Si le sort _nous en dit_, tout sera bien réglé.

(_L’Ét._ V. 2.)

Si le sort nous est propice, nous seconde.

Cette bizarre expression est évidemment calquée sur cette façon de parler usuelle: Le cœur m’en dit; le cœur vous en dit-il? Molière n’a pu s’en servir que dans un ouvrage de sa jeunesse.

--DIRE VÉRITÉ, dire _la_ vérité:

Et s’il avoit mon cœur, _à dire vérité_....

(_Mis._ IV. 1.)

DISPENSER (SE) A...., se disposer à:

Et c’est aussi pourquoi ma bouche _se dispense_ A vous ouvrir mon cœur avec plus d’assurance.

(_Dép. am._ II. 1.)

Autrefois, _dispenser_ se disait en pharmacie, pour _disposer_, _préparer_.

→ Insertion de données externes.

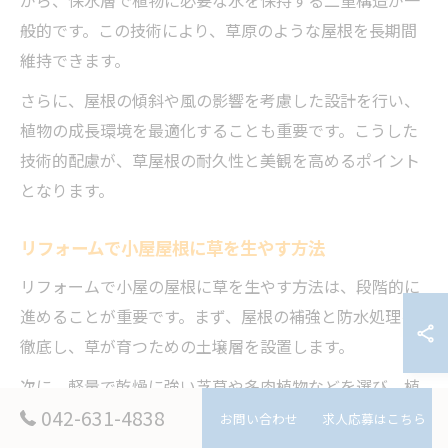
般的です。この技術により、草原のような屋根を長期間
維持できます。
さらに、屋根の傾斜や風の影響を考慮した設計を行い、
植物の成長環境を最適化することも重要です。こうした
技術的配慮が、草屋根の耐久性と美観を高めるポイント
となります。
リフォームで小屋屋根に草を生やす方法
リフォームで小屋の屋根に草を生やす方法は、段階的に
進めることが重要です。まず、屋根の補強と防水処理を
徹底し、草が育つための土壌層を設置します。
次に、軽量で乾燥に強い芝草や多肉植物などを選び、植
042-631-4838
栽します。これらの植物はメンテナンスが比較的簡単
お問い合わせ
求人応募はこちら
で、屋根の負担も軽減できます。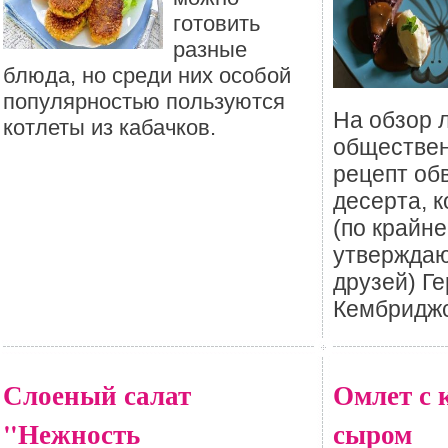
готовить
разные
блюда, но среди них особой
популярностью пользуются
На обзор 
котлеты из кабачков.
обществен
рецепт об
десерта, 
(по крайне
утверждаю
друзей) Г
Кембриджс
Слоеный салат
Омлет с 
"Нежность
сыром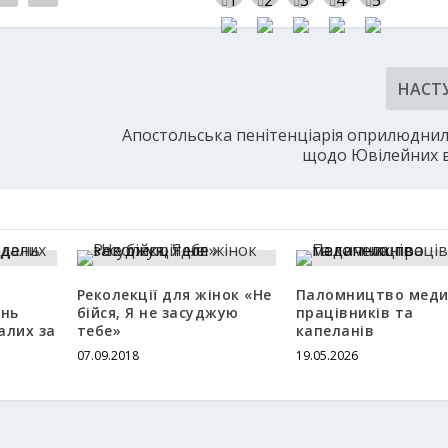
НАСТ
Апостольська пенітенціарія оприлюдни
щодо Ювілейних в
Реколекції для жінок «Не
Паломництво меди
ень
бійся, Я не засуджую
працівників та
алих за
тебе»
капеланів
07.09.2018
19.05.2026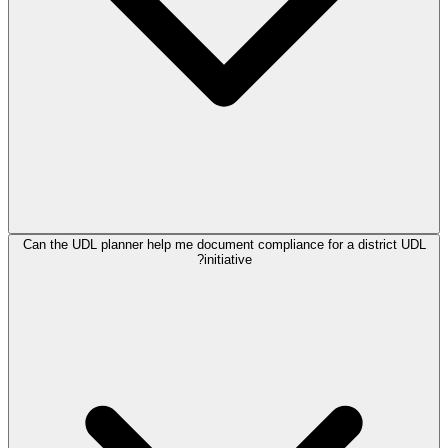
Can the UDL planner help me document compliance for a district UDL
initiative?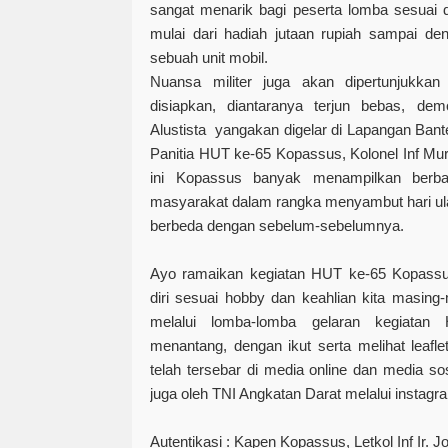
sangat menarik bagi peserta lomba sesuai 
mulai dari hadiah jutaan rupiah sampai d
sebuah unit mobil.
Nuansa militer juga akan dipertunjukkan 
disiapkan, diantaranya terjun bebas, de
Alustista yangakan digelar di Lapangan Ba
Panitia HUT ke-65 Kopassus, Kolonel Inf Mu
ini Kopassus banyak menampilkan berba
masyarakat dalam rangka menyambut hari ul
berbeda dengan sebelum-sebelumnya.
Ayo ramaikan kegiatan HUT ke-65 Kopassu
diri sesuai hobby dan keahlian kita masing-
melalui lomba-lomba gelaran kegiata
menantang, dengan ikut serta melihat leafle
telah tersebar di media online dan media so
juga oleh TNI Angkatan Darat melalui instagra
Autentikasi : Kapen Kopassus, Letkol Inf Ir.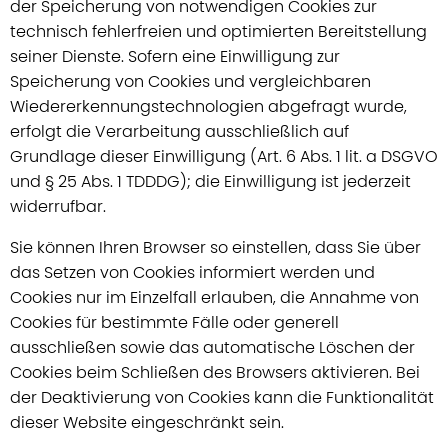
der Speicherung von notwendigen Cookies zur
technisch fehlerfreien und optimierten Bereitstellung
seiner Dienste. Sofern eine Einwilligung zur
Speicherung von Cookies und vergleichbaren
Wiedererkennungstechnologien abgefragt wurde,
erfolgt die Verarbeitung ausschließlich auf
Grundlage dieser Einwilligung (Art. 6 Abs. 1 lit. a DSGVO
und § 25 Abs. 1 TDDDG); die Einwilligung ist jederzeit
widerrufbar.
Sie können Ihren Browser so einstellen, dass Sie über
das Setzen von Cookies informiert werden und
Cookies nur im Einzelfall erlauben, die Annahme von
Cookies für bestimmte Fälle oder generell
ausschließen sowie das automatische Löschen der
Cookies beim Schließen des Browsers aktivieren. Bei
der Deaktivierung von Cookies kann die Funktionalität
dieser Website eingeschränkt sein.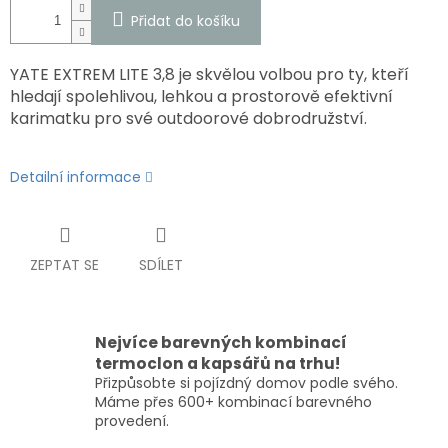
Přidat do košíku
YATE EXTREM LITE 3,8 je skvělou volbou pro ty, kteří
hledají spolehlivou, lehkou a prostorově efektivní
karimatku pro své outdoorové dobrodružství.
Detailní informace
ZEPTAT SE
SDÍLET
Nejvíce barevných kombinací
termoclon a kapsářů na trhu!
Přizpůsobte si pojízdný domov podle svého.
Máme přes 600+ kombinací barevného
provedení.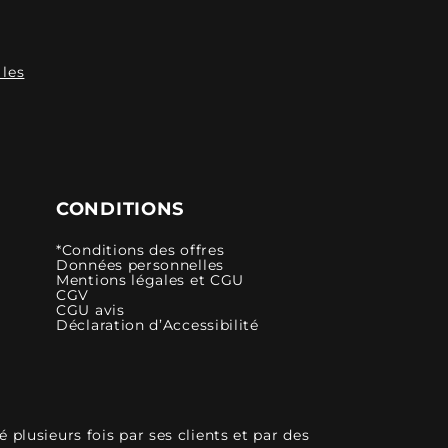
 les
CONDITIONS
*Conditions des offres
Données personnelles
Mentions légales et CGU
CGV
CGU avis
Déclaration d’Accessibilité
plusieurs fois par ses clients et par des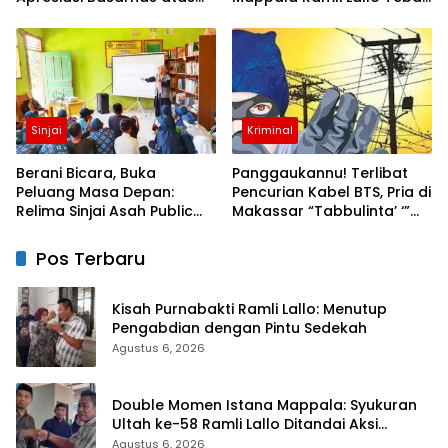
Evakuasi ATR 42
520 Paket Sembako di
Gowa
Sinjai
Kriminal
Berani Bicara, Buka
Panggaukannu! Terlibat
Peluang Masa Depan:
Pencurian Kabel BTS, Pria di
Relima Sinjai Asah Public
Makassar “Tabbulinta’ ‘”
Speaking Siswa di MTs
Disangkar Besi Polisi
Nurul Izzah Kalamisu
Pos Terbaru
Kisah Purnabakti Ramli Lallo: Menutup
Pengabdian dengan Pintu Sedekah
Agustus 6, 2026
Double Momen Istana Mappala: Syukuran
Ultah ke-58 Ramli Lallo Ditandai Aksi
Berbagi Rumah Ibadah
Agustus 6, 2026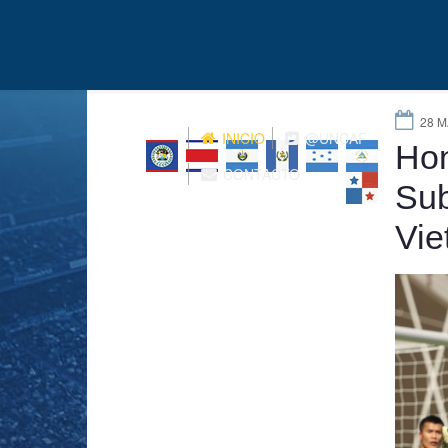
28 M
INICIO
@UNCAF
Hon
CONTACTO
Sub
Vie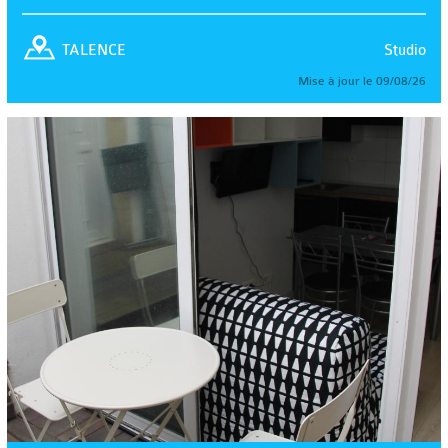
Studio
TALENCE
Mise à jour le 09/08/26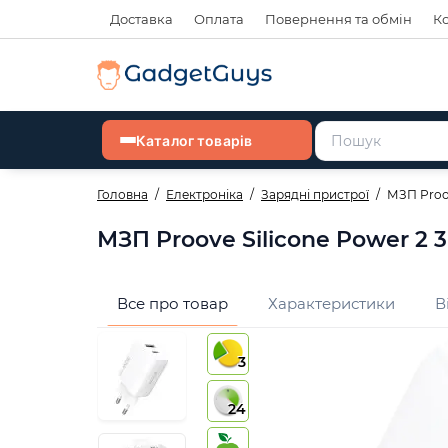
Доставка
Оплата
Повернення та обмін
К
Каталог товарів
Головна
Електроніка
Зарядні пристрої
МЗП Proov
МЗП Proove Silicone Power 2 
Все про товар
Характеристики
В
3
24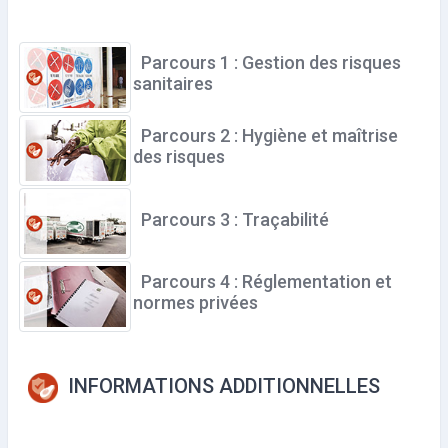
Parcours 1 : Gestion des risques
sanitaires
Parcours 2 : Hygiène et maîtrise
des risques
Parcours 3 : Traçabilité
Parcours 4 : Réglementation et
normes privées
INFORMATIONS ADDITIONNELLES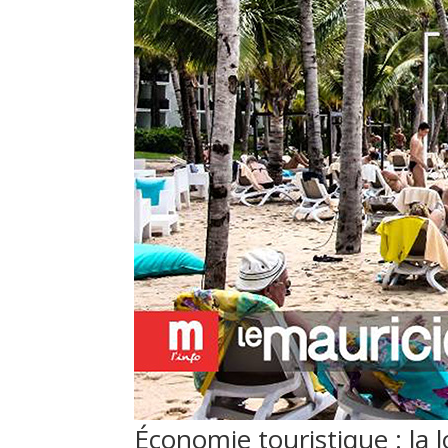
Économie touristique : la 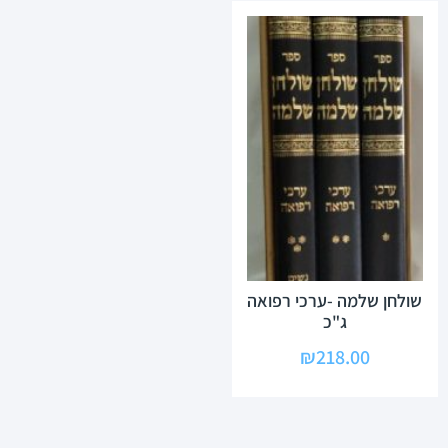
שולחן שלמה -ערכי רפואה
ג"כ
₪
218.00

«Plusieurs auteurs ont écrit en détail la préparation des remèdes que les apothicaires doivent _dispenser_. _Dispenser_ la thériaque, c’est-à-dire, la préparer. Les statuts des espiciers portent que les aspirants à la maistrise _dispenseront_ leur chef-d’œuvre en présence de tous les maistres.» (FURETIÈRE.)

Cette ancienne valeur du mot _dispenser_ est encore attestée par le mot anglais _dispensary_, pharmacie, dont nous avons refait, à notre tour, _dispensaire_.

DISPUTER A FAIRE QUELQUE CHOSE:

Je suis un pauvre pâtre; et ce m’est trop de gloire Que deux nymphes d’un rang le plus haut du pays _Disputent à se faire un époux_ de mon fils.

(_Mélicerte._ I. 4.)

DIVERTIR, du latin _divertere_, détourner, distraire, tourner d’un autre côté:

Après de si beaux coups qu’il a su _divertir_.

(_L’Ét._ III. 1.)

Votre feinte douceur forge un amusement, Pour _divertir_ l’effet de mon ressentiment.

(_D. Garcie._ IV. 8.)

Bonjour.--Hé quoi, toujours ma flamme _divertie_!

(_Fâcheux._ II. 2.)

Viendra-t-il point quelqu’un encor me _divertir_?

(_Ibid._ III. 3.)

Et, cherchant à _divertir cette tristesse_, nous sommes allés nous promener sur le port.

(_Scapin._ II. 11.)

«C’est un artifice du diable, de _divertir ailleurs_ les armes dont ces gens-là combattoient les hérésies.»

(PASCAL. _Pensées._ p. 237.)

«Si l’homme étoit heureux, il le seroit d’autant plus qu’il seroit moins _diverti_, comme les saints et Dieu.»

(Id. _Ibid._ p. 219.)

DONCQUES, archaïsme:

_Doncques_ si le pouvoir de parler m’est ôté, Pour moi, j’aime autant perdre aussi l’humanité.

(_Dép. am._ II. 7.)

On écrivit originairement avec une _s_ finale, _doncques_, _avecques_, _ores_, _illecques_, _mesmes_.

DONNER; DONNER A PLEINE TÊTE DANS....:

Il ne faut point douter qu’elle ne _donne à pleine tête dans cette tromperie_.

(_Am. magn._ IV. 4.)

--DONNER AU TRAVERS DE:

Un homme...... _qui donne au travers des purgations et des saignées_.